California is set for a solar boom as new building codes state nearly every new-build home comes with enough solar panels to meet its electricity needs.

The solar mandate will ensure the US state remains the focus of national – and international – attention for its clean energy policy; as well as driving a boom in rooftop solar construction and installation.

The new building codes, approved unanimously by the California Energy Commission (CEC), came into effect the first day of 2020 and apply to every home under four storeys tall (with a few exceptions). The cost of the solar systems — about $8,400 per unit on average — will be offset by long-term savings, the CEC predicts.

California already leads the US in home solar panels.

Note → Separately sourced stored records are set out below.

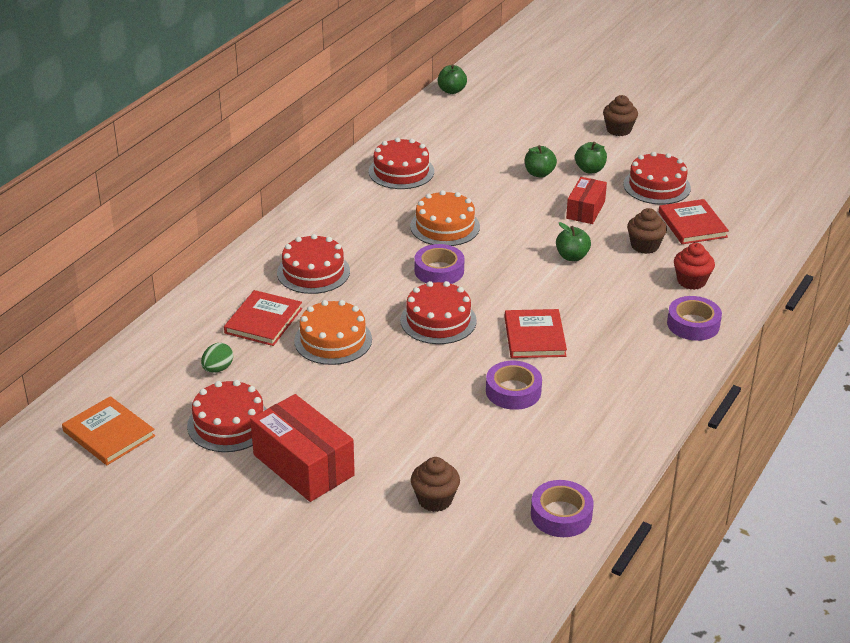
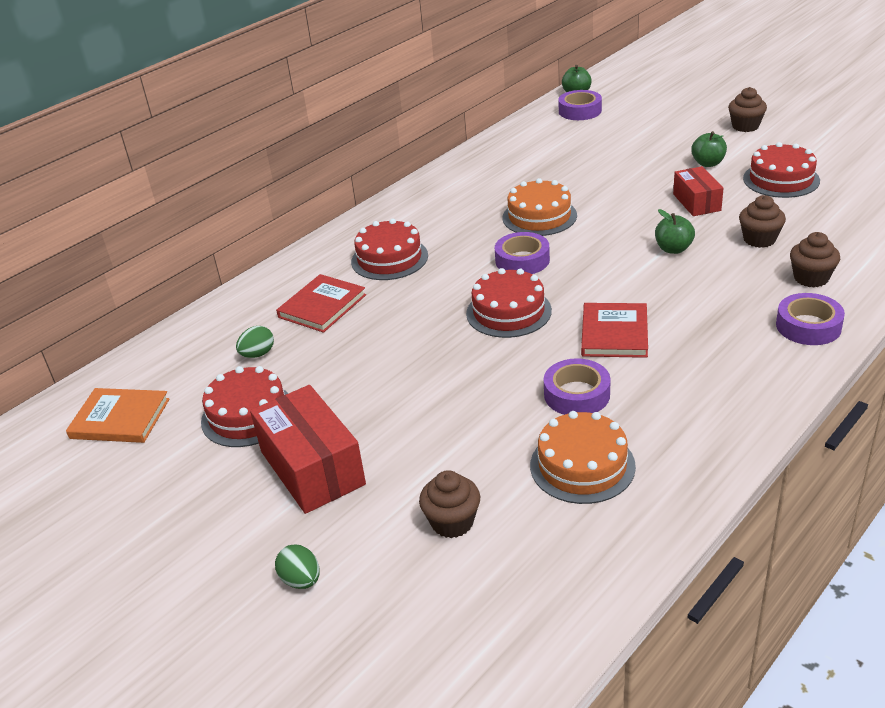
camera: 15 degrees right, 0 degrees up
(109, 433) = (120, 418): orange book -> orange book turned 45 degrees counterclockwise
(324, 552) = (301, 580): none -> green egg
(333, 340) = (388, 328): orange cake -> orange cake (582, 465)
(401, 171) = (507, 164): red cake -> none
(539, 173) = (652, 167): green apple -> none
(561, 515) = (606, 555): purple tape -> purple tape (580, 111)
(585, 210) = (696, 202): red box -> red box turned 45 degrees counterclockwise
(691, 281) = (811, 278): red cupcake -> brown cupcake
(692, 224) = (818, 218): red book -> none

It is also home to the 579-megawatt Solar Star, the largest solar farm currently operating in the United States. Solar makes up about one-seventh of its electricity supply, a figure that is expected to grow for the state to meet its goal of 100% carbon-free power by 2045.

It is already home to a number of regional events in the sector: the Intersolar North America event in San Diego (February 4-6, 2020); Infocast’s Solar Power Finance & Investment Summit in the same city (March 17-19 2020), and Solar Power International, part of North America Smart Energy Week, September 14-17 in Anaheim.

Its core of knowledge in the sector, including the Bourns College of Engineering Center for Environmental Research and Technology (CE-CERT), the Center for Sustainable Suburban Development (CSSD), and the Southern California Research Initiative for Solar Energy (SC-RISE) have welcomed a number of thought leaders and partners to converge on the state of solar technology, most recently at the February 2019 two-day Solar Energy Conference.

The new building codes are expected to ‘normalise’ the use of rooftop solar. PulteGroup, one of the nation’s largest constructors of homes is moving toward solar as standard, according to its CEO, Ryan Marshall.

Bob Raymer, a senior engineer for the California Building Industry Association, predicted the solar building codes could become a template for the rest of the country. “You can bet every state will be watching to see what happens.”

Already, both Massachusetts and Maryland’s Montgomery County are considering solar mandates.

The building requirements will also offer a big boost for America’s rooftop solar industry. California is forecast to make up more than half the market for new US rooftop systems in 2020, according to BNEF.

California-based solar installer Sunrun says it has contracted or started conversations with half of the top 10 homebuilders in California. It announced a partnership with Citadel Roofing & Solar to provide California builders a single source to procure roofing, solar systems, installation, and financing. Batteries are probably next, as California’s regulations allow builders to reduce the size of solar arrays by 25% or more if storage is attached.